PROBLEM REQUIREMENTS> Give every entry below again, exactly as written, and skip the images.

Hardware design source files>
........

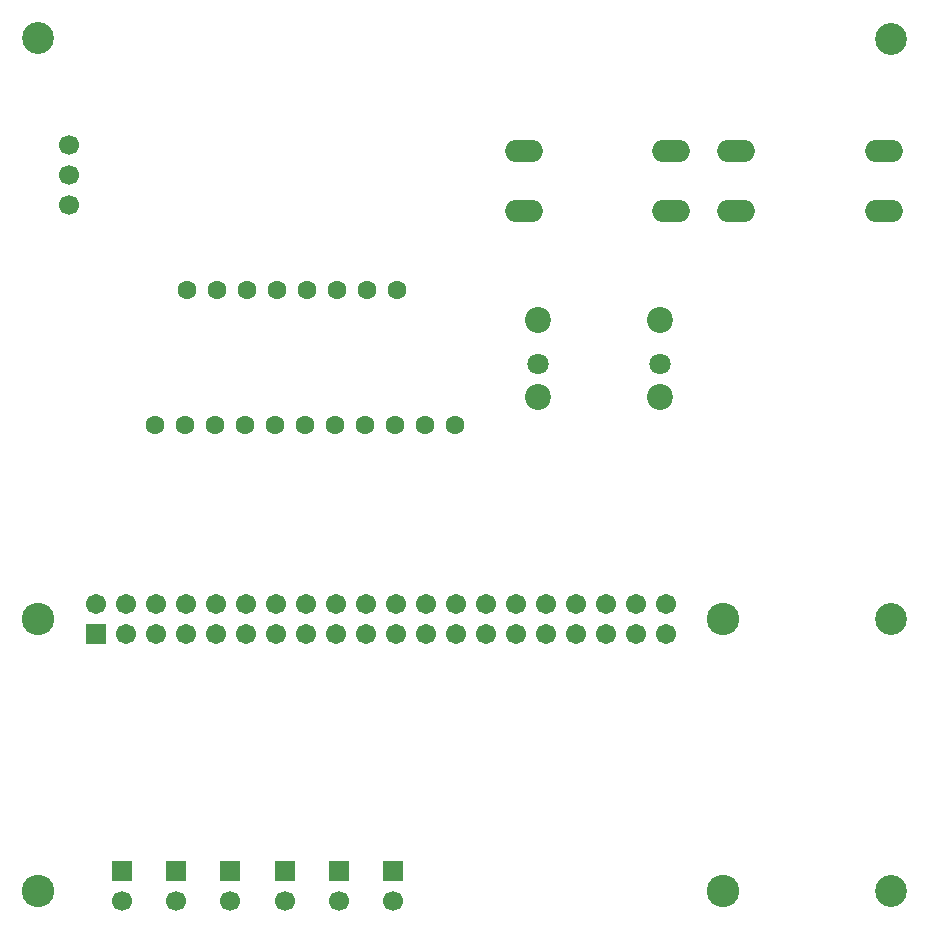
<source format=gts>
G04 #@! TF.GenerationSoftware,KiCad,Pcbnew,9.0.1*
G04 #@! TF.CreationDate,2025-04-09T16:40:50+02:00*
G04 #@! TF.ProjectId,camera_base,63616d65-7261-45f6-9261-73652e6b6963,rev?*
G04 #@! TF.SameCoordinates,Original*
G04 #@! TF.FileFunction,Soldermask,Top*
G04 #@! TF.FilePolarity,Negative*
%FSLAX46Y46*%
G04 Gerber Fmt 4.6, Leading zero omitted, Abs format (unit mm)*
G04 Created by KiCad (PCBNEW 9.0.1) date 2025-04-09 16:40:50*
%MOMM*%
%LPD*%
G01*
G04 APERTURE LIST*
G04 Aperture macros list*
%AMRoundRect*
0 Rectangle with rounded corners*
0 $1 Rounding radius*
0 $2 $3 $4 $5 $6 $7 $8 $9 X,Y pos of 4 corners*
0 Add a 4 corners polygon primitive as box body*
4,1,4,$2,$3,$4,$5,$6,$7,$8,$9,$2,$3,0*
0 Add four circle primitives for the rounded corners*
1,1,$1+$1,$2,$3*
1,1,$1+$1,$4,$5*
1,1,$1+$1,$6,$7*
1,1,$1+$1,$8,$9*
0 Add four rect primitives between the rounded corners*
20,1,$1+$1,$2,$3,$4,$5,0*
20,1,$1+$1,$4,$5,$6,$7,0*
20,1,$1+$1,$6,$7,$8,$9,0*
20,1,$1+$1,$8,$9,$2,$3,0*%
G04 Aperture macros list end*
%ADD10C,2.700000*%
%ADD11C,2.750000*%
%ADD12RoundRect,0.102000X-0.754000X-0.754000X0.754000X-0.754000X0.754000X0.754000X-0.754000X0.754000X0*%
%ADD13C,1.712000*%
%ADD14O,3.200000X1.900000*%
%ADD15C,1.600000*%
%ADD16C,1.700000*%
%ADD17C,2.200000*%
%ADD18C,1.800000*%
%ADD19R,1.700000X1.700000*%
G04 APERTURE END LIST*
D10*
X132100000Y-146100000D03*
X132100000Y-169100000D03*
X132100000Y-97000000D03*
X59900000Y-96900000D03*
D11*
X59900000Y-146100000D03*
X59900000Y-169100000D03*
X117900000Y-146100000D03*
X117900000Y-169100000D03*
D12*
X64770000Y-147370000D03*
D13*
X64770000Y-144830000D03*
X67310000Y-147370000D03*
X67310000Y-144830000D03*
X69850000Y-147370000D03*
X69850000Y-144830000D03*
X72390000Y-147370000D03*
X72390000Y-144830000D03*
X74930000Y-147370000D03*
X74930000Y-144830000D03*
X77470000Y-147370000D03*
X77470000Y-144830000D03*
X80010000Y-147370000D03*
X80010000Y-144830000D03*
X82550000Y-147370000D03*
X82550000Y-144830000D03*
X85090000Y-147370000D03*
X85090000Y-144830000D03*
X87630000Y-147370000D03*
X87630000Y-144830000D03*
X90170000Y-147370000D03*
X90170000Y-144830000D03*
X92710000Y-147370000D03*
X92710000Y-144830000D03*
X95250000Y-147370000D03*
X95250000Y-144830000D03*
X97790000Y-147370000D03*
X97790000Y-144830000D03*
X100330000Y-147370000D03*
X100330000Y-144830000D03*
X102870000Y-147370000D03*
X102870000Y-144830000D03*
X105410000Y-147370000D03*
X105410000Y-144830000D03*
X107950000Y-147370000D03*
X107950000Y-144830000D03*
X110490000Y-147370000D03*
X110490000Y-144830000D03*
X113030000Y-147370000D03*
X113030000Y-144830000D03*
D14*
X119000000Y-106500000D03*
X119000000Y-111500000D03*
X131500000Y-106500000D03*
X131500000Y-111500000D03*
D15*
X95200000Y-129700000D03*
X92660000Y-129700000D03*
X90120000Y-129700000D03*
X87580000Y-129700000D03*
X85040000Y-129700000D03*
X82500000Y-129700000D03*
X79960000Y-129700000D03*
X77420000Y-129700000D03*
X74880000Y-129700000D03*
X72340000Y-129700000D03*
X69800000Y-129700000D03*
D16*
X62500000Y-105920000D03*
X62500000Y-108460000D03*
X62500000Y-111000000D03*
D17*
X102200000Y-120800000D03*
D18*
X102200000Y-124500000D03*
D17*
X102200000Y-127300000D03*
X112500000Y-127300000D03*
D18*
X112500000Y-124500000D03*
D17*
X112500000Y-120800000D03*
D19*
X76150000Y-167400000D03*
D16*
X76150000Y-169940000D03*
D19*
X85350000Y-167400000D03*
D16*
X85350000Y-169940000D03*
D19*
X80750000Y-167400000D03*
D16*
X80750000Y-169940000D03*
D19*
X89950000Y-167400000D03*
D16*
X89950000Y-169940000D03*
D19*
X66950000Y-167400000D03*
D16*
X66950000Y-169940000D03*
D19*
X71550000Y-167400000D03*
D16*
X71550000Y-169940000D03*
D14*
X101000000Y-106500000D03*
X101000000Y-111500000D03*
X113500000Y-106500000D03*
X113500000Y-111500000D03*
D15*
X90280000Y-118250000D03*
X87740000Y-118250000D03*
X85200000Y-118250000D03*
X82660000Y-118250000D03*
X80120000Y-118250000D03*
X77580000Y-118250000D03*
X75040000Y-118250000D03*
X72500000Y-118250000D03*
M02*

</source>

........

EXERCISE SOLUTION>
<source format=gts>
G04 #@! TF.GenerationSoftware,KiCad,Pcbnew,9.0.1*
G04 #@! TF.CreationDate,2025-04-09T16:40:50+02:00*
G04 #@! TF.ProjectId,camera_base,63616d65-7261-45f6-9261-73652e6b6963,rev?*
G04 #@! TF.SameCoordinates,Original*
G04 #@! TF.FileFunction,Soldermask,Top*
G04 #@! TF.FilePolarity,Negative*
%FSLAX46Y46*%
G04 Gerber Fmt 4.6, Leading zero omitted, Abs format (unit mm)*
G04 Created by KiCad (PCBNEW 9.0.1) date 2025-04-09 16:40:50*
%MOMM*%
%LPD*%
G01*
G04 APERTURE LIST*
G04 Aperture macros list*
%AMRoundRect*
0 Rectangle with rounded corners*
0 $1 Rounding radius*
0 $2 $3 $4 $5 $6 $7 $8 $9 X,Y pos of 4 corners*
0 Add a 4 corners polygon primitive as box body*
4,1,4,$2,$3,$4,$5,$6,$7,$8,$9,$2,$3,0*
0 Add four circle primitives for the rounded corners*
1,1,$1+$1,$2,$3*
1,1,$1+$1,$4,$5*
1,1,$1+$1,$6,$7*
1,1,$1+$1,$8,$9*
0 Add four rect primitives between the rounded corners*
20,1,$1+$1,$2,$3,$4,$5,0*
20,1,$1+$1,$4,$5,$6,$7,0*
20,1,$1+$1,$6,$7,$8,$9,0*
20,1,$1+$1,$8,$9,$2,$3,0*%
G04 Aperture macros list end*
%ADD10C,2.700000*%
%ADD11C,2.750000*%
%ADD12RoundRect,0.102000X-0.754000X-0.754000X0.754000X-0.754000X0.754000X0.754000X-0.754000X0.754000X0*%
%ADD13C,1.712000*%
%ADD14O,3.200000X1.900000*%
%ADD15C,1.600000*%
%ADD16C,1.700000*%
%ADD17C,2.200000*%
%ADD18C,1.800000*%
%ADD19R,1.700000X1.700000*%
G04 APERTURE END LIST*
D10*
X132100000Y-146100000D03*
X132100000Y-169100000D03*
X132100000Y-97000000D03*
X59900000Y-96900000D03*
D11*
X59900000Y-146100000D03*
X59900000Y-169100000D03*
X117900000Y-146100000D03*
X117900000Y-169100000D03*
D12*
X64770000Y-147370000D03*
D13*
X64770000Y-144830000D03*
X67310000Y-147370000D03*
X67310000Y-144830000D03*
X69850000Y-147370000D03*
X69850000Y-144830000D03*
X72390000Y-147370000D03*
X72390000Y-144830000D03*
X74930000Y-147370000D03*
X74930000Y-144830000D03*
X77470000Y-147370000D03*
X77470000Y-144830000D03*
X80010000Y-147370000D03*
X80010000Y-144830000D03*
X82550000Y-147370000D03*
X82550000Y-144830000D03*
X85090000Y-147370000D03*
X85090000Y-144830000D03*
X87630000Y-147370000D03*
X87630000Y-144830000D03*
X90170000Y-147370000D03*
X90170000Y-144830000D03*
X92710000Y-147370000D03*
X92710000Y-144830000D03*
X95250000Y-147370000D03*
X95250000Y-144830000D03*
X97790000Y-147370000D03*
X97790000Y-144830000D03*
X100330000Y-147370000D03*
X100330000Y-144830000D03*
X102870000Y-147370000D03*
X102870000Y-144830000D03*
X105410000Y-147370000D03*
X105410000Y-144830000D03*
X107950000Y-147370000D03*
X107950000Y-144830000D03*
X110490000Y-147370000D03*
X110490000Y-144830000D03*
X113030000Y-147370000D03*
X113030000Y-144830000D03*
D14*
X119000000Y-106500000D03*
X119000000Y-111500000D03*
X131500000Y-106500000D03*
X131500000Y-111500000D03*
D15*
X95200000Y-129700000D03*
X92660000Y-129700000D03*
X90120000Y-129700000D03*
X87580000Y-129700000D03*
X85040000Y-129700000D03*
X82500000Y-129700000D03*
X79960000Y-129700000D03*
X77420000Y-129700000D03*
X74880000Y-129700000D03*
X72340000Y-129700000D03*
X69800000Y-129700000D03*
D16*
X62500000Y-105920000D03*
X62500000Y-108460000D03*
X62500000Y-111000000D03*
D17*
X102200000Y-120800000D03*
D18*
X102200000Y-124500000D03*
D17*
X102200000Y-127300000D03*
X112500000Y-127300000D03*
D18*
X112500000Y-124500000D03*
D17*
X112500000Y-120800000D03*
D19*
X76150000Y-167400000D03*
D16*
X76150000Y-169940000D03*
D19*
X85350000Y-167400000D03*
D16*
X85350000Y-169940000D03*
D19*
X80750000Y-167400000D03*
D16*
X80750000Y-169940000D03*
D19*
X89950000Y-167400000D03*
D16*
X89950000Y-169940000D03*
D19*
X66950000Y-167400000D03*
D16*
X66950000Y-169940000D03*
D19*
X71550000Y-167400000D03*
D16*
X71550000Y-169940000D03*
D14*
X101000000Y-106500000D03*
X101000000Y-111500000D03*
X113500000Y-106500000D03*
X113500000Y-111500000D03*
D15*
X90280000Y-118250000D03*
X87740000Y-118250000D03*
X85200000Y-118250000D03*
X82660000Y-118250000D03*
X80120000Y-118250000D03*
X77580000Y-118250000D03*
X75040000Y-118250000D03*
X72500000Y-118250000D03*
M02*

</source>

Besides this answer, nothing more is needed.